Maturity value explained: formula, compound interest, and what you receive at maturity

The maturity value is the total amount you receive when a bond, certificate of deposit, or fixed-term investment reaches its maturity date — your original principal plus all accumulated interest.

What maturity value represents

When you invest in a fixed-rate instrument, the maturity value tells you exactly how much you will receive at the end of the term. It combines the return of your principal with the compounded interest earned over the holding period.

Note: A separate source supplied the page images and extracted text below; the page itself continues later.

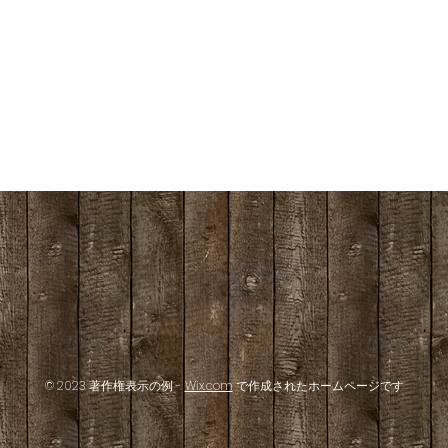
© 2023 著作権表示の例 -
Wix.com
で作成されたホームページです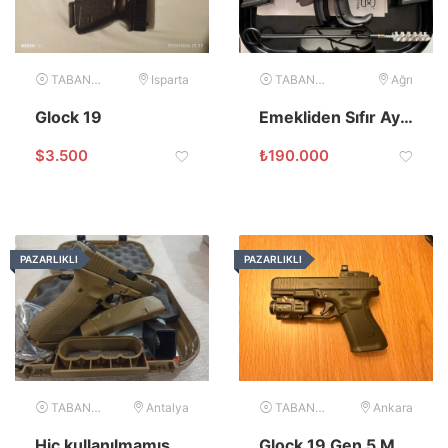
TABANCA
Isparta
TABANCA
Ağrı
Glock 19
Emekliden Sıfır Ayarında Glock 19 Gen 4
$
3.500
₺
190.000
PAZARLIKLI
PAZARLIKLI
TABANCA
Antalya
TABANCA
Ankara
Hiç kullanılmamış GLOCK 19X
Glock 19 Gen 5 MOS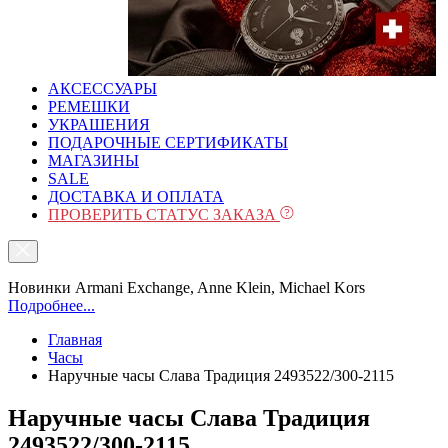
АКСЕССУАРЫ
РЕМЕШКИ
УКРАШЕНИЯ
ПОДАРОЧНЫЕ СЕРТИФИКАТЫ
МАГАЗИНЫ
SALE
ДОСТАВКА И ОПЛАТА
ПРОВЕРИТЬ СТАТУС ЗАКАЗА
Новинки Armani Exchange, Anne Klein, Michael Kors
Подробнее...
Главная
Часы
Наручные часы Слава Традиция 2493522/300-2115
Наручные часы Слава Традиция
2493522/300-2115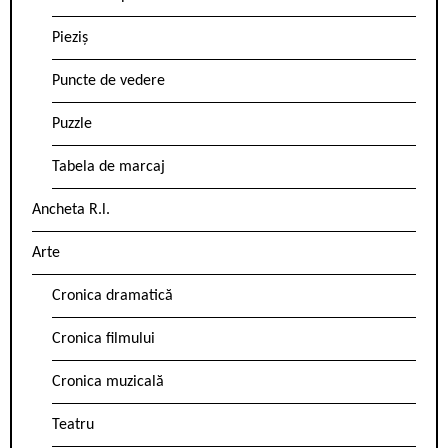
Pieziș
Puncte de vedere
Puzzle
Tabela de marcaj
Ancheta R.l.
Arte
Cronica dramatică
Cronica filmului
Cronica muzicală
Teatru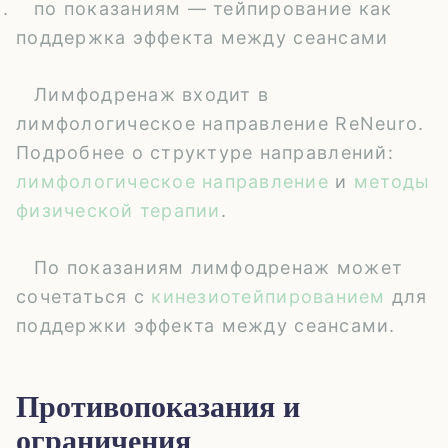
по показаниям — тейпирование как
поддержка эффекта между сеансами
Лимфодренаж входит в
лимфологическое направление ReNeuro.
Подробнее о структуре направлений:
лимфологическое направление
и
методы
физической терапии
.
По показаниям лимфодренаж может
сочетаться с
кинезиотейпированием
для
поддержки эффекта между сеансами.
Противопоказания и
ограничения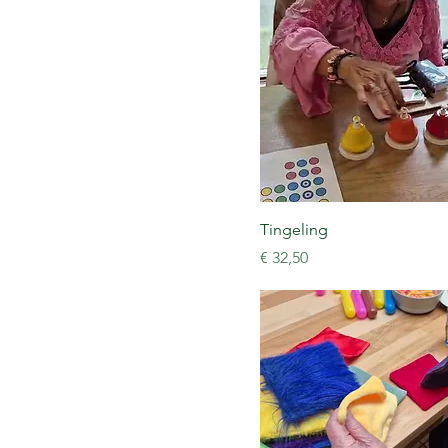
Tingeling
Prijs
€ 32,50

For bonds, the maturity value is typically the face value (assuming par redemption) plus the final coupon. For deposits and CDs, it is the principal grown by compound interest.

Formula

The standard compound interest formula calculates the future value.

MV = P × (1 + r/n)^(n×t)

P = principal, r = annual rate (decimal), n = compoundings per year, t = years.

Worked example

Invest 10,000 at 5% annual compounding for 5 years. MV = 10,000 × (1.05)^5 = 12,762.82. Total interest earned: 2,762.82.

Limitations

Assumes a fixed rate for the full term. Does not model early withdrawal penalties, variable rates, or reinvestment of intermediate coupon payments.

Frequently asked questions

Does compounding frequency matter?

Yes. More frequent compounding (monthly vs annual) produces a slightly higher maturity value because interest earns interest sooner. The difference grows with longer terms and higher rates.

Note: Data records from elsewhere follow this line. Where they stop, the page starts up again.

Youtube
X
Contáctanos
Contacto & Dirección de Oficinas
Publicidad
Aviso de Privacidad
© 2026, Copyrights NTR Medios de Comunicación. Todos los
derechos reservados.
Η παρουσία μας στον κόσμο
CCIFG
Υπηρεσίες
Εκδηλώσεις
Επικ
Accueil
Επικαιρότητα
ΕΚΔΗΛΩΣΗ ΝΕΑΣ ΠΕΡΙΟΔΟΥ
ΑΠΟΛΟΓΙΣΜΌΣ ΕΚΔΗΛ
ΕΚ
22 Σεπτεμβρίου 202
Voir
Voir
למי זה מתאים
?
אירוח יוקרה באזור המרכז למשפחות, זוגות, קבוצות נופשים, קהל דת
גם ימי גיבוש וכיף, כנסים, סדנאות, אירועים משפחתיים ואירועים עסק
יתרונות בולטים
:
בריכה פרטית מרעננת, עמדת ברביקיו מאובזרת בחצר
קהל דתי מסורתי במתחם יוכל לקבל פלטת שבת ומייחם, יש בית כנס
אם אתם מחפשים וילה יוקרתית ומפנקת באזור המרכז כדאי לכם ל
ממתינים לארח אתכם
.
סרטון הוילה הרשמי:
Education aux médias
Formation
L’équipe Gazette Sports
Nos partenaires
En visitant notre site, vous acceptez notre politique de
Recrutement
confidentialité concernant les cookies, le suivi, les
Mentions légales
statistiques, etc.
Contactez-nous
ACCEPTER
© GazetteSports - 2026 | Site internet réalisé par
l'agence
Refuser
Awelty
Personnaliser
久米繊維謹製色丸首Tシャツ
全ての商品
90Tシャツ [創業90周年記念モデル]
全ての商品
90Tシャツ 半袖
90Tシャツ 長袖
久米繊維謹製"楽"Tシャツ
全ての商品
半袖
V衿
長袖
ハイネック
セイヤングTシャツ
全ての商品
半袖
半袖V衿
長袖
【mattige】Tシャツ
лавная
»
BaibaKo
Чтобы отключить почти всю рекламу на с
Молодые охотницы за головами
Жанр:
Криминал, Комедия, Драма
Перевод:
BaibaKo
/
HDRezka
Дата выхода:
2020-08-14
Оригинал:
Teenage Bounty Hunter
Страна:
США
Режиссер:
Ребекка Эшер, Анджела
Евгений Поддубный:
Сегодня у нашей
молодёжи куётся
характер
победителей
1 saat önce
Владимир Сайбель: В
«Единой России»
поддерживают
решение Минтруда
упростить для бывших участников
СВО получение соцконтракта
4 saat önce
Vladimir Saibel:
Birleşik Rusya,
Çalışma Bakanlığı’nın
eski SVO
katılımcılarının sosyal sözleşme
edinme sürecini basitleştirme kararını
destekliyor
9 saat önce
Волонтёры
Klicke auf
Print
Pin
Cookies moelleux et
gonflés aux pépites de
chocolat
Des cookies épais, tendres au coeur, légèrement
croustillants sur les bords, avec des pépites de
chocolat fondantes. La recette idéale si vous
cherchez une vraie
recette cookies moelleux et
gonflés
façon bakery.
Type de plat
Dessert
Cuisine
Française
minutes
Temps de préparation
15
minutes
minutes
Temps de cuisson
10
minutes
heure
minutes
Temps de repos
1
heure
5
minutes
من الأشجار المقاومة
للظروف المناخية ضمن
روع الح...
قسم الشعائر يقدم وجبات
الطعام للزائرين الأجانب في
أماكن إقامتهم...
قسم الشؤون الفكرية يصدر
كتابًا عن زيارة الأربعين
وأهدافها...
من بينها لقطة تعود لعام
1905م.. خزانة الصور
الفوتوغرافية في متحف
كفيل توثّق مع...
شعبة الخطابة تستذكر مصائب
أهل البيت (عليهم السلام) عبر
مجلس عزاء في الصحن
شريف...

Is maturity value the same as future value?

For a single deposit with no withdrawals, yes. Maturity value and future value are the same concept — the amount at the end of the term.

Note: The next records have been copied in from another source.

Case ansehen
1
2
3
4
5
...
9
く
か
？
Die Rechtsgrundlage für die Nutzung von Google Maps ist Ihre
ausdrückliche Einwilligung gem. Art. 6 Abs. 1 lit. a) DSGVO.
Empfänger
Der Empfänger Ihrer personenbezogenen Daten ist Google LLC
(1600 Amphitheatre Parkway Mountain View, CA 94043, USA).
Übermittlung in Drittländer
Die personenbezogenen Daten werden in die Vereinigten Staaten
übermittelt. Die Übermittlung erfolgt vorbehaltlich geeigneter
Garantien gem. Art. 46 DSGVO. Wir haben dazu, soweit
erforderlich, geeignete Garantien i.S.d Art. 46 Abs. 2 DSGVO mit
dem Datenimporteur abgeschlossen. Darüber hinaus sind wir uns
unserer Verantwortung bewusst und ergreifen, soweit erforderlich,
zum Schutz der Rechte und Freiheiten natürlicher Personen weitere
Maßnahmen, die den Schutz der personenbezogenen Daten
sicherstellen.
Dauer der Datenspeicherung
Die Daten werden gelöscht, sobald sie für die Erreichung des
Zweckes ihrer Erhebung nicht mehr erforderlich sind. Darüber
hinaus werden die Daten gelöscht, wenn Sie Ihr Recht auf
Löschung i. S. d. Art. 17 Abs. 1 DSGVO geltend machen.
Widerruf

What about taxes on the interest?

This calculator shows the gross maturity value before taxes. Interest income is typically taxable in the year earned (for accrual-basis instruments) or at maturity (for some zero-coupon instruments). Consult a tax professional.

What if I withdraw early?

Early withdrawal from CDs usually incurs a penalty (often several months of interest). Bonds sold before maturity trade at market price, which may be above or below face value.